Task brief - Output the data word for word, dropping every image.

Information provided -
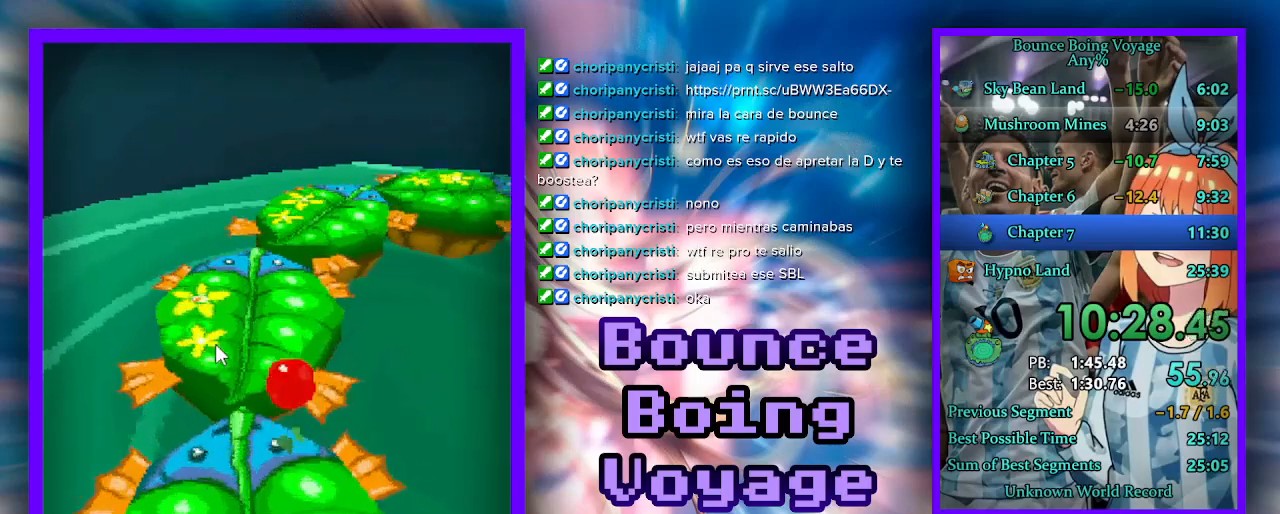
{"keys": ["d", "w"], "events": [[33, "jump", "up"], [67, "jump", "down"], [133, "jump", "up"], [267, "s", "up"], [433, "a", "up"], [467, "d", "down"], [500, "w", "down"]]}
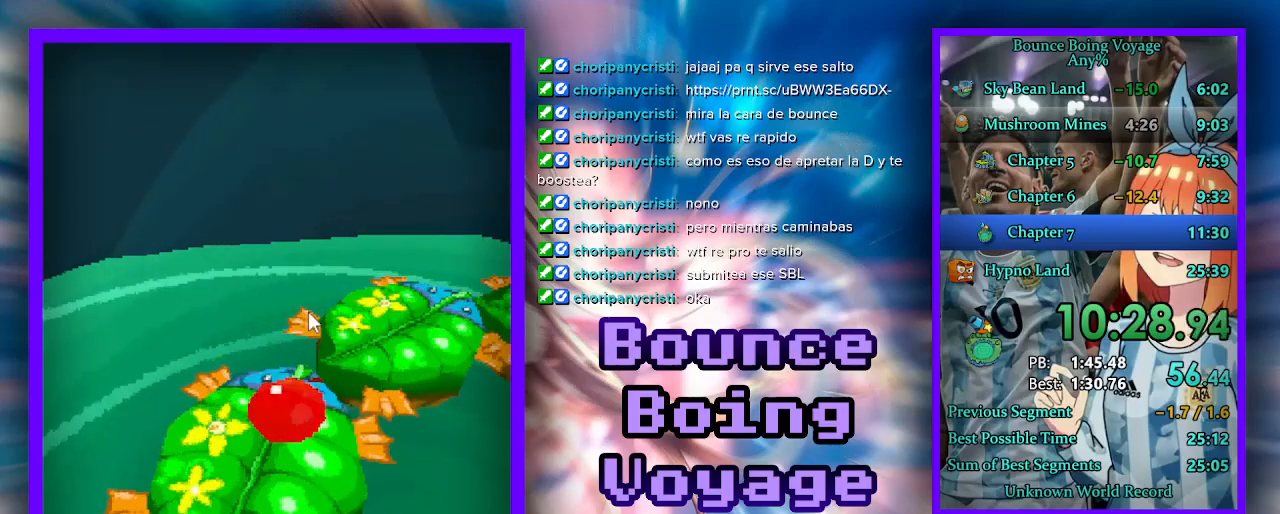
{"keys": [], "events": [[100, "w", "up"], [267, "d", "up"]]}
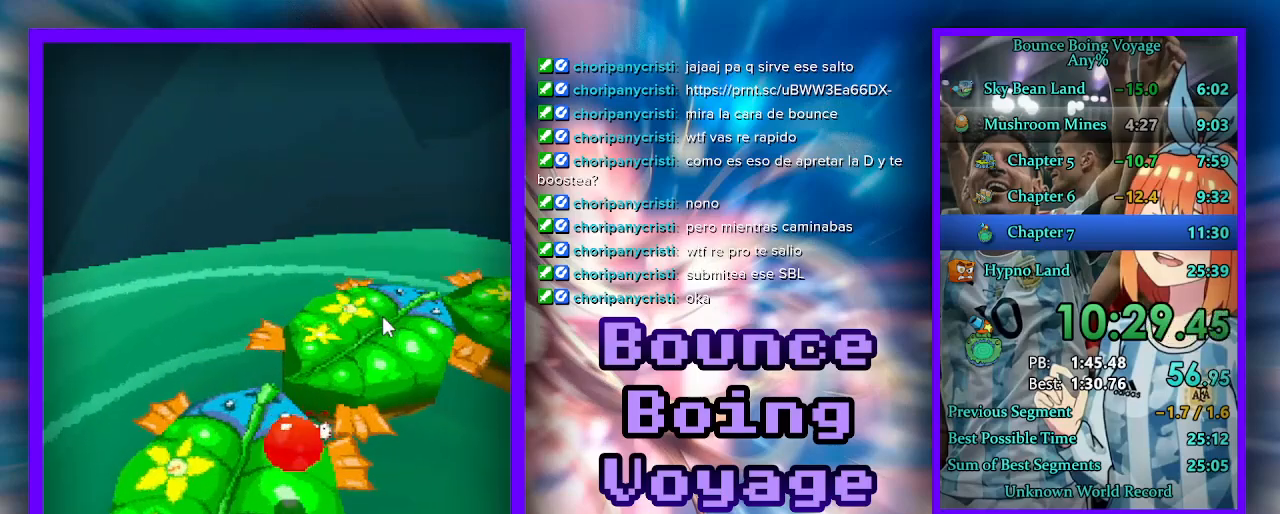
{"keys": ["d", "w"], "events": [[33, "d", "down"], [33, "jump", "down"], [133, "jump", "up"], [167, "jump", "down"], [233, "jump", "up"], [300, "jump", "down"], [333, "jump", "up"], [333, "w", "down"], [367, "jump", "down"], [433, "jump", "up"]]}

Solution to the exercise -
{"keys": ["d", "w"], "events": [[33, "jump", "up"], [67, "jump", "down"], [133, "jump", "up"], [267, "s", "up"], [433, "a", "up"], [467, "d", "down"], [500, "w", "down"]]}
{"keys": [], "events": [[100, "w", "up"], [267, "d", "up"]]}
{"keys": ["d", "w"], "events": [[33, "d", "down"], [33, "jump", "down"], [133, "jump", "up"], [167, "jump", "down"], [233, "jump", "up"], [300, "jump", "down"], [333, "jump", "up"], [333, "w", "down"], [367, "jump", "down"], [433, "jump", "up"]]}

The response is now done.